-------- Data extract
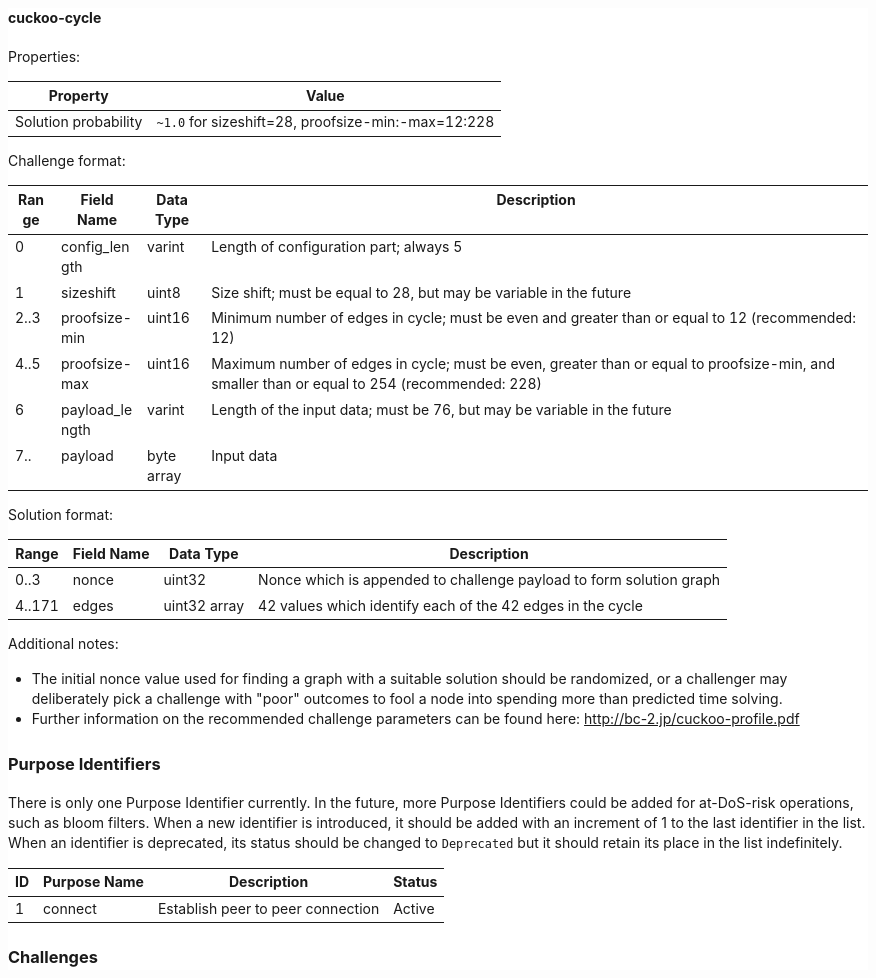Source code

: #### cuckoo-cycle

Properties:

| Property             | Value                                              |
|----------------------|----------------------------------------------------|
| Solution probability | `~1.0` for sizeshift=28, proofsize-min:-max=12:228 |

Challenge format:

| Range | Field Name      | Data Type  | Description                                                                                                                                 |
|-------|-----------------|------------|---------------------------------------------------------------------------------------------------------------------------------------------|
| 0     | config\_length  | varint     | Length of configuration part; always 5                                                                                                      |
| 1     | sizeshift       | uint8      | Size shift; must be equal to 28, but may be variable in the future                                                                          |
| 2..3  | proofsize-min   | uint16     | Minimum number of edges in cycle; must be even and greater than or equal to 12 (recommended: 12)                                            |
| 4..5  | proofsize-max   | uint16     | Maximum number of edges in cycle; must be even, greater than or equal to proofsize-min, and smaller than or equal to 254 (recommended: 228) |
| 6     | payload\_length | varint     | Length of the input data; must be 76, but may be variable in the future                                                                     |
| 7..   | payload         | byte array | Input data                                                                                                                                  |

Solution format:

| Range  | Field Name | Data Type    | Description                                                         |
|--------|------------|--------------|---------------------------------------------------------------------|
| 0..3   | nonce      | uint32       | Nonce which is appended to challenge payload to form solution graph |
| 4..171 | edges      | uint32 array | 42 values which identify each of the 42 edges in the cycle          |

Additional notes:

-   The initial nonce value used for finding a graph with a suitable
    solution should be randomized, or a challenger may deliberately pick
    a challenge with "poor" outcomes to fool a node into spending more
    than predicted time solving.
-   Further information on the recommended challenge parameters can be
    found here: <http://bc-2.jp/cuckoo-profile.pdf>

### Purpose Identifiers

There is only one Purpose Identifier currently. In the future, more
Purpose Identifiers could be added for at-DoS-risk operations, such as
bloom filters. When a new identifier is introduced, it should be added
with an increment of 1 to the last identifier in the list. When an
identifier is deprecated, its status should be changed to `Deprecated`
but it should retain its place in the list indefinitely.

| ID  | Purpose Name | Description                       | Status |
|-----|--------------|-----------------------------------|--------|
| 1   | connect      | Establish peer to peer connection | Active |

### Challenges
----------------
-------- Data extract
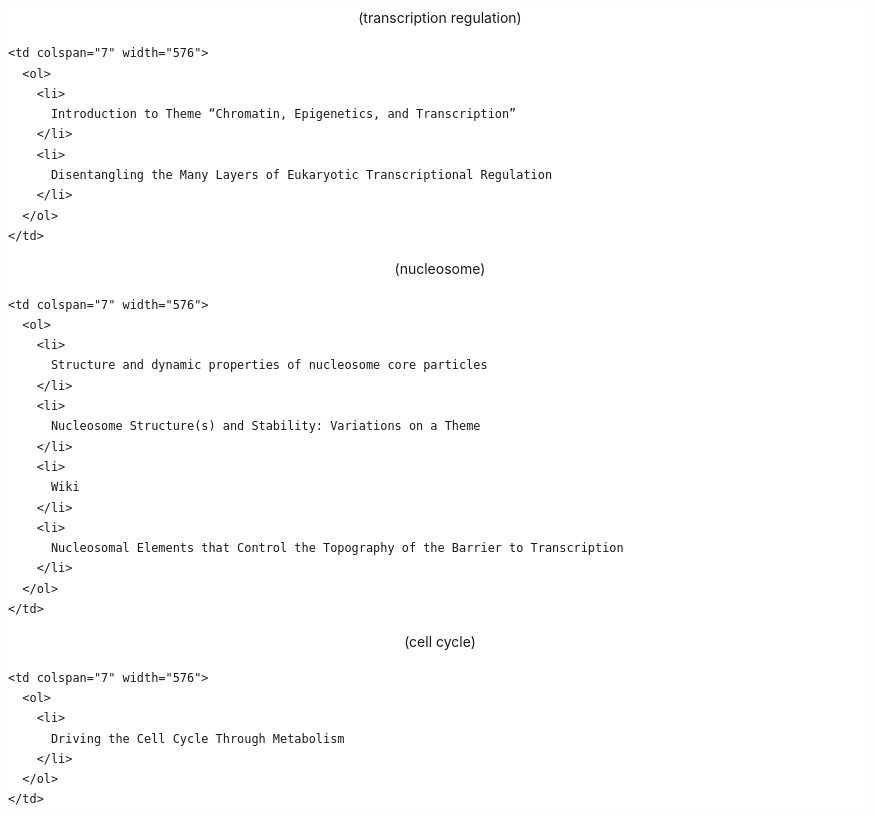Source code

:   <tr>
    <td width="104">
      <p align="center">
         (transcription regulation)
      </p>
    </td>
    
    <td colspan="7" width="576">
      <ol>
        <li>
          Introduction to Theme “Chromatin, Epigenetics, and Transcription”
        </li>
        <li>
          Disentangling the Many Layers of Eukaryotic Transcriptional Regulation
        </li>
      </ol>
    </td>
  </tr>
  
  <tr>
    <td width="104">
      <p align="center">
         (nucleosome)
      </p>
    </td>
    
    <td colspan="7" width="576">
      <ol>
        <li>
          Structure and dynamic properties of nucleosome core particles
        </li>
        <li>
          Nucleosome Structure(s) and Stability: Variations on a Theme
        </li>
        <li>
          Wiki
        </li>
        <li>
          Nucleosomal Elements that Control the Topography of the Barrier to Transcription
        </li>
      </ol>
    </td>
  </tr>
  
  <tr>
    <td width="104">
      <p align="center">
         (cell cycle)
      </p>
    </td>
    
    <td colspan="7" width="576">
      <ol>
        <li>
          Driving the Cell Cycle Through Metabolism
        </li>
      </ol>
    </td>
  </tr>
----------------
** The task **
Please return, unchanged, the lines of the data starting at the line that contains "Field Name |" and stopping after the line that contains "### Challenges", with both of those lines included.

** The answer **
| Range  | Field Name | Data Type    | Description                                                         |
|--------|------------|--------------|---------------------------------------------------------------------|
| 0..3   | nonce      | uint32       | Nonce which is appended to challenge payload to form solution graph |
| 4..171 | edges      | uint32 array | 42 values which identify each of the 42 edges in the cycle          |

Additional notes:

-   The initial nonce value used for finding a graph with a suitable
    solution should be randomized, or a challenger may deliberately pick
    a challenge with "poor" outcomes to fool a node into spending more
    than predicted time solving.
-   Further information on the recommended challenge parameters can be
    found here: <http://bc-2.jp/cuckoo-profile.pdf>

### Purpose Identifiers

There is only one Purpose Identifier currently. In the future, more
Purpose Identifiers could be added for at-DoS-risk operations, such as
bloom filters. When a new identifier is introduced, it should be added
with an increment of 1 to the last identifier in the list. When an
identifier is deprecated, its status should be changed to `Deprecated`
but it should retain its place in the list indefinitely.

| ID  | Purpose Name | Description                       | Status |
|-----|--------------|-----------------------------------|--------|
| 1   | connect      | Establish peer to peer connection | Active |

### Challenges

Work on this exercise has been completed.